Issues: - Appeal against order of learned CIT(A) allowing exemption u/s 54B - Investment made in the name of wife and Bhabhi, not in the name of the assessee - Disagreement between learned DR and learned AR on exemption eligibility - Assessment completed u/s 144 due to non-cooperation of assessee - Dispute over capital gains exemption u/s 54B for investment made in joint names - Interpretation of judicial precedents regarding investment in the name of family members
Analysis: The appeal was filed by the Revenue against the order of the learned CIT(A) allowing exemption u/s 54B for the Asst. Year 2009-10. The Revenue questioned the decision to permit exemption of &8377; 59.50 lacs where the investment was made in the name of the assessee's wife and Bhabhi, not in the name of the assessee himself. The learned DR initially sought adjournment but was directed to proceed with the case. The learned AR argued that the investment made in the joint names was eligible for exemption under section 54B, citing relevant case laws to support the contention.
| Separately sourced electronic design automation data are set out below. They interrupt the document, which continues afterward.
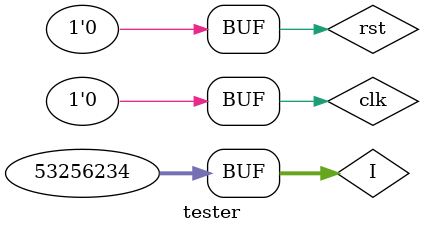
<source format=v>
`timescale 1ns / 1ps


module tester;

	// Inputs
	reg clk;
	reg rst;
	reg [31:0] I;

	// Outputs
	wire [31:0] A;
	wire [31:0] B;
	wire [31:0] result;

	// Instantiate the Unit Under Test (UUT)
	top uut (
		.clk(clk), 
		.rst(rst), 
		.I(I), 
		.A(A), 
		.B(B), 
		.result(result)
	);
   
	
	initial begin
		// Initialize Inputs
		clk = 0;          
		rst = 0;
		I = 32'h01AB_8020;
		clk = 1;
		#5;
		clk = 0;
		#5;
		I = 32'h01C9_8822;
		#5;
		clk=1;
		#5;
		clk=0;
		#5;
		I = 32'h01EA_9024;
		#5;
		clk=1;
		#5;
		clk=0;
		#5;
		I = 32'h030B_9825;
		#5;
		clk=1;
		#5;
		clk=0;
		#5;
		I = 32'h032C_A02A;
		
	

		// Wait 100 ns for global reset to finish
		#100;
        
		// Add stimulus here

	end
      
endmodule


</source>
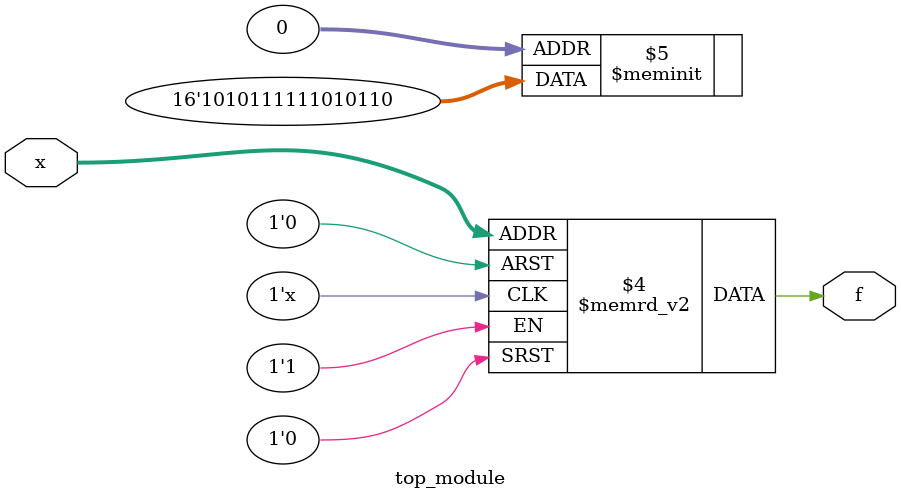
<source format=sv>
module top_module (
    input [4:1] x,
    output logic f
);

always_comb begin
    case (x)
        4'b0000, 4'b0011, 4'b1100, 4'b1110: f = 1'b0;
        4'b0101: f = 1'b0;
        4'b0111, 4'b1001: f = 1'b1;
        4'b1010, 4'b1011: f = 1'b1;
        default: f = 1'b1; // Don't care condition
    endcase
end

endmodule

</source>
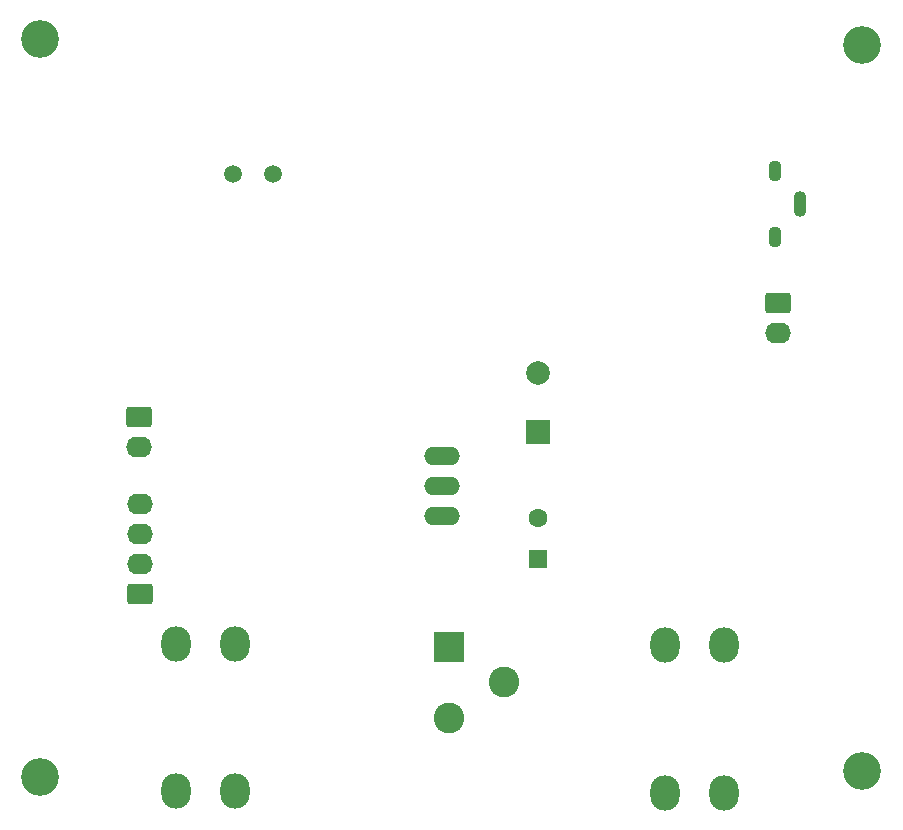
<source format=gbs>
G04 #@! TF.GenerationSoftware,KiCad,Pcbnew,(6.0.10-0)*
G04 #@! TF.CreationDate,2023-03-08T15:24:42-06:00*
G04 #@! TF.ProjectId,v0.0,76302e30-2e6b-4696-9361-645f70636258,rev?*
G04 #@! TF.SameCoordinates,Original*
G04 #@! TF.FileFunction,Soldermask,Bot*
G04 #@! TF.FilePolarity,Negative*
%FSLAX46Y46*%
G04 Gerber Fmt 4.6, Leading zero omitted, Abs format (unit mm)*
G04 Created by KiCad (PCBNEW (6.0.10-0)) date 2023-03-08 15:24:42*
%MOMM*%
%LPD*%
G01*
G04 APERTURE LIST*
G04 Aperture macros list*
%AMRoundRect*
0 Rectangle with rounded corners*
0 $1 Rounding radius*
0 $2 $3 $4 $5 $6 $7 $8 $9 X,Y pos of 4 corners*
0 Add a 4 corners polygon primitive as box body*
4,1,4,$2,$3,$4,$5,$6,$7,$8,$9,$2,$3,0*
0 Add four circle primitives for the rounded corners*
1,1,$1+$1,$2,$3*
1,1,$1+$1,$4,$5*
1,1,$1+$1,$6,$7*
1,1,$1+$1,$8,$9*
0 Add four rect primitives between the rounded corners*
20,1,$1+$1,$2,$3,$4,$5,0*
20,1,$1+$1,$4,$5,$6,$7,0*
20,1,$1+$1,$6,$7,$8,$9,0*
20,1,$1+$1,$8,$9,$2,$3,0*%
G04 Aperture macros list end*
%ADD10RoundRect,0.250000X0.845000X-0.620000X0.845000X0.620000X-0.845000X0.620000X-0.845000X-0.620000X0*%
%ADD11O,2.190000X1.740000*%
%ADD12O,2.500000X3.000000*%
%ADD13R,2.000000X2.000000*%
%ADD14C,2.000000*%
%ADD15C,3.200000*%
%ADD16RoundRect,0.250000X-0.845000X0.620000X-0.845000X-0.620000X0.845000X-0.620000X0.845000X0.620000X0*%
%ADD17C,2.600000*%
%ADD18R,2.600000X2.600000*%
%ADD19O,3.048000X1.524000*%
%ADD20R,1.600000X1.600000*%
%ADD21C,1.600000*%
%ADD22O,1.100000X1.800000*%
%ADD23O,1.100000X2.200000*%
%ADD24C,1.500000*%
G04 APERTURE END LIST*
D10*
X118892000Y-101092000D03*
D11*
X118892000Y-98552000D03*
X118892000Y-96012000D03*
X118892000Y-93472000D03*
D12*
X121960000Y-117810000D03*
X121960000Y-105310000D03*
X126960000Y-117810000D03*
X126960000Y-105310000D03*
D13*
X152654000Y-87376000D03*
D14*
X152654000Y-82376000D03*
D15*
X180086000Y-54610000D03*
D12*
X168402000Y-117910000D03*
X168402000Y-105410000D03*
X163402000Y-117910000D03*
X163402000Y-105410000D03*
D16*
X172954000Y-76454000D03*
D11*
X172954000Y-78994000D03*
D17*
X149746000Y-108560000D03*
X145046000Y-111560000D03*
D18*
X145046000Y-105560000D03*
D19*
X144526000Y-91948000D03*
X144526000Y-94488000D03*
X144526000Y-89408000D03*
D15*
X180086000Y-116078000D03*
X110490000Y-116586000D03*
D20*
X152654000Y-98172651D03*
D21*
X152654000Y-94672651D03*
D11*
X118852000Y-88646000D03*
D16*
X118852000Y-86106000D03*
D15*
X110490000Y-54102000D03*
D22*
X172661000Y-70872000D03*
X172661000Y-65272000D03*
D23*
X174811000Y-68072000D03*
D24*
X126824000Y-65532000D03*
X130224000Y-65532000D03*
M02*

</source>
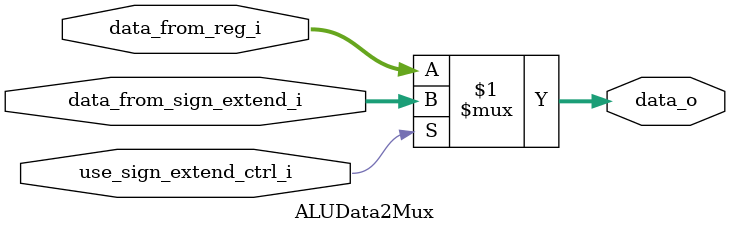
<source format=v>
module ALUData2Mux (
    input [31:0] data_from_reg_i,  // Data from the register.
    input [31:0] data_from_sign_extend_i,  // Data from the sign extend oper.
    input use_sign_extend_ctrl_i,  // Control flag:
                                   //     0 -> data from register
                                   //     1 -> data from sign extend

    output [31:0] data_o  // The output data.
);

assign data_o = (use_sign_extend_ctrl_i ?
                 data_from_sign_extend_i : data_from_reg_i);

endmodule

</source>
The Assessing Officer had reopened the case under section 144 due to non-cooperation from the assessee during assessment proceedings. The assessee had earned capital gains on the sale of agricultural land and reinvested the proceeds in the purchase of another agricultural land, partly in the name of the assessee, his wife, and his Bhabhi. The learned CIT(A) admitted additional evidence and, based on the remand report, allowed relief to the assessee. The Assessing Officer accepted that the land sold and purchased was agricultural, and the assessee had made significant investments in the purchase of agricultural land.
After considering the facts and arguments presented, the Tribunal found that the investment made in the name of the wife was eligible for exemption u/s 54B based on judicial precedents. However, the investment made in the name of the Bhabhi was deemed ineligible for exemption. Therefore, the taxable capital gain for the assessee was restricted to &8377; 2,02,955. The Tribunal partly allowed the appeal filed by the Revenue, concluding the case on 9th March 2016.